If you create a compiled app with a given name, say Frog.app, can the application detect that the user has used the Finder to change the name. The purpose would be to allow a user to have multiple instances of the same app differentiated by the user herself.
Say FrogA.app, FrogB.app & FrogC.app.
Each app instance could then have its own ApplicationData folder to store the static data that “characterized” that app instance.
I have created an app that allows the user to highly customize its user interface. The data that stores this customization is in the ApplicationData folder for the application. My problem is trying to figure out in the application itself what name the user has assigned in the Finder to the that instance of the application.
As the developer I could provide say, ten instances of the app, distinguished only by a single constant in the App itself (say “FrogA” in one, “FrogB” in the next etc.) But this seems extremely awkward. And ultimately limits the number of instances a user can access. If there was a way that the app itself could detect any name that the user created, that would solve the problem. The user would create as many copies of the app as they wished and then give them each a different name and the application could “use” that name.

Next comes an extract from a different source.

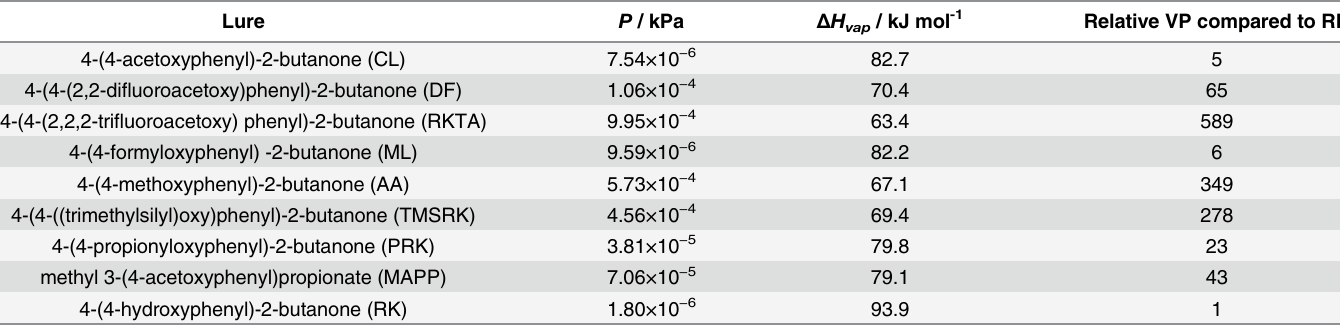
The values were calculated using the determined Antoine parameters. The relative vapour pressure (VP) compared to 4-(4-hydroxyphenyl)-2-butanone (RK) is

You can read the name of the application bundle, to which you could manually create a fake bundle identifier “com.yourURL.frogA”. From this “fake” bundle identifier, you could then create a NSUserDefaults instance, that reads and writes the preferences for this instance (any preferences the system stores on your behalf would still go to the original preferences). You’d have to maintain an application support folder yourself.
You would however run into problems with the App Store as you’re not allowed to color outside of the lines. You’d end up having to maintain preferences and settings in a subfolder of the application support folder. You may also run into other issues in regards to the App Store DRM.